*REQUIRED ACTION A*
Pull out each line of the records below that contains the word "lowest", and copy those lines unchanged.

Lesson 10: Categorical Covariates

Meike Niederhausen and Nicky Wakim

2024-02-12

Learning Objectives

  1. Understand why we need a new way to code categorical variables compared to continuous variables
  2. Write the regression equation for a categorical variable using reference cell coding
  3. Calculate and interpret coefficients for reference cell coding
  4. Change the reference level in a categorical variable for reference cell coding
  5. Create new variables and interpret coefficient for ordinal / scoring coding

Let’s map that to our regression analysis process

Model Selection

  • Building a model

  • Selecting variables

  • Prediction vs interpretation

  • Comparing potential models

Model Fitting

  • Find best fit line

  • Using OLS in this class

  • Parameter estimation

  • Categorical covariates

  • Interactions

Model Evaluation

  • Evaluation of model fit
  • Testing model assumptions
  • Residuals
  • Transformations
  • Influential points
  • Multicollinearity

Model Use (Inference)

  • Inference for coefficients
  • Hypothesis testing for coefficients
  • Inference for expected \(Y\) given \(X\)

*REQUIRED ACTION B*
Extend the lecture outline on categorical covariates above, starting after its final line.

*THE INPUT*
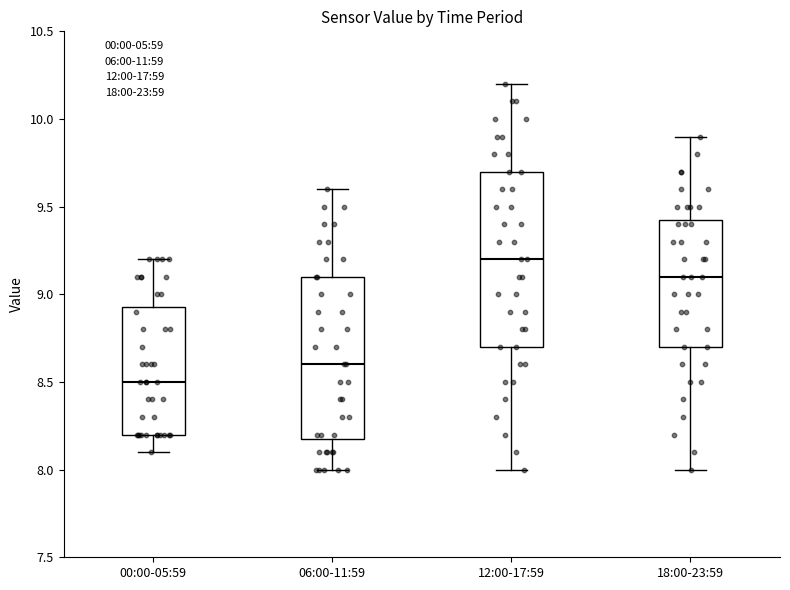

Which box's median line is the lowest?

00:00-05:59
...
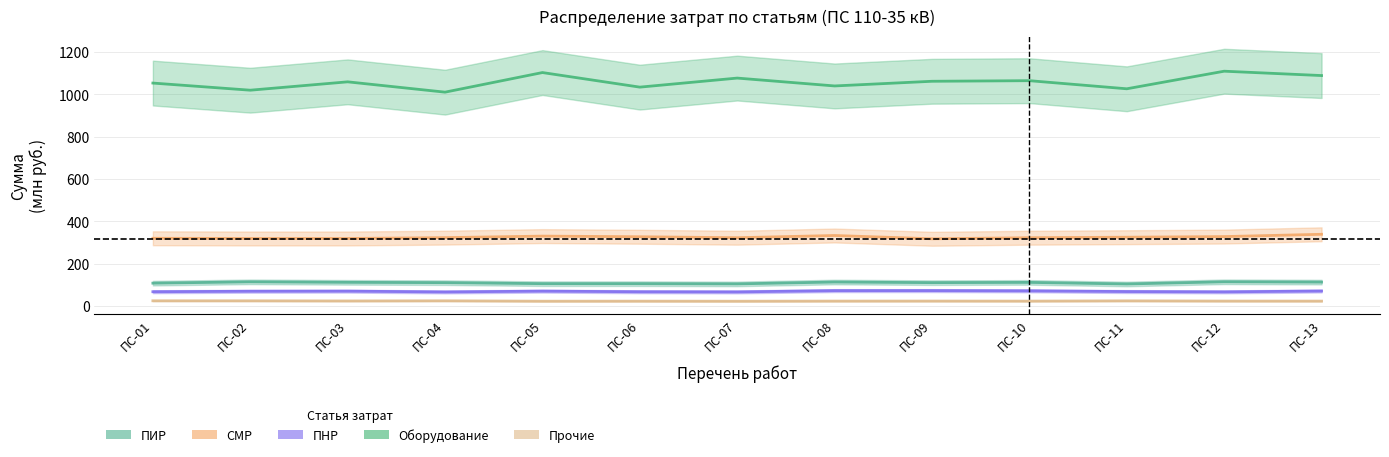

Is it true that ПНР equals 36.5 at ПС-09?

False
--
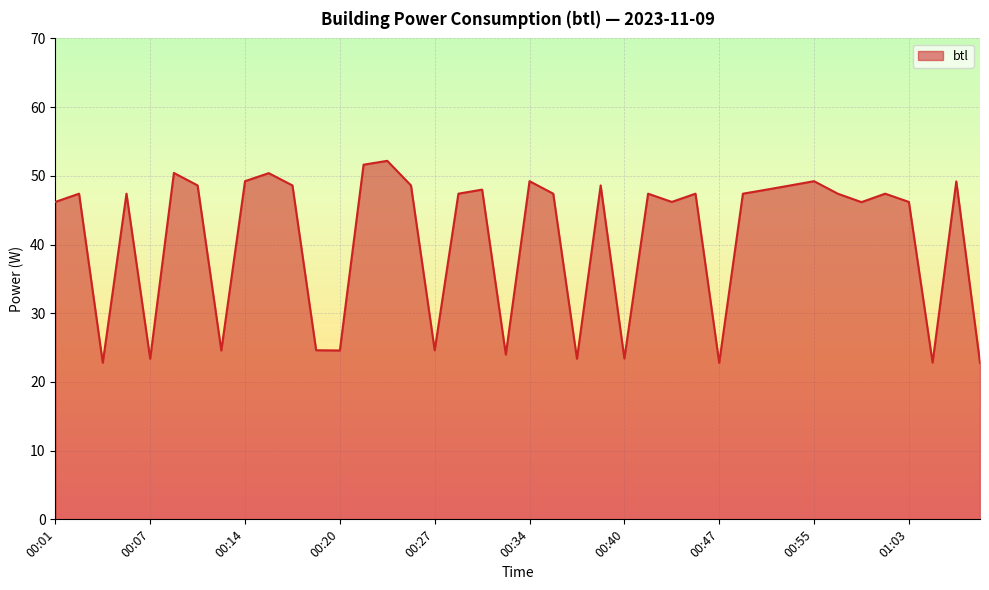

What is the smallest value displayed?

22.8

*TASK ANSWER A*
Which box's median line is the lowest?

*TASK ANSWER B*
Another way of thinking about SSY, SSR, and SSE

Learning Objectives

  1. Understand why we need a new way to code categorical variables compared to continuous variables
  1. Write the regression equation for a categorical variable using reference cell coding
  2. Calculate and interpret coefficients for reference cell coding
  3. Change the reference level in a categorical variable for reference cell coding
  4. Create new variables and interpret coefficient for ordinal / scoring coding

Still looking at Gapminder Life Expectancy data

Linear regression with a categorical covariate

Bad option for visualization:

Code
ggplot(gapm2, aes(x = four_regions, y = LifeExpectancyYrs)) +
  geom_point() +
  labs(x = "World region", 
       y = "Country life expectancy (years)",
       title = "Life expectancy vs. world region") +
  theme(axis.title = element_text(size = 20), 
        axis.text = element_text(size = 20), 
        title = element_text(size = 20))

Good option for visualization:

Code
ggplot(gapm2, aes(x = four_regions, y = LifeExpectancyYrs)) +
  geom_jitter(size = 1, alpha = .6, width = 0.2) +
  stat_summary(fun = mean, geom = "point", size = 8, shape = 18) +
  labs(x = "World region", 
       y = "Country life expectancy (years)",
       title = "Life expectancy vs. world region",
       caption = "Diamonds = region averages") +
  theme(axis.title = element_text(size = 20), 
        axis.text = element_text(size = 20), 
        title = element_text(size = 20))

Good option for visualization:

Code
ggplot(gapm2, aes(x = four_regions, y = LifeExpectancyYrs)) +
  geom_boxplot() +
  labs(x = "World region", 
       y = "Country life expectancy (years)",
       title = "Life expectancy vs. world region") +
  theme(axis.title = element_text(size = 20), 
        axis.text = element_text(size = 20), 
        title = element_text(size = 20))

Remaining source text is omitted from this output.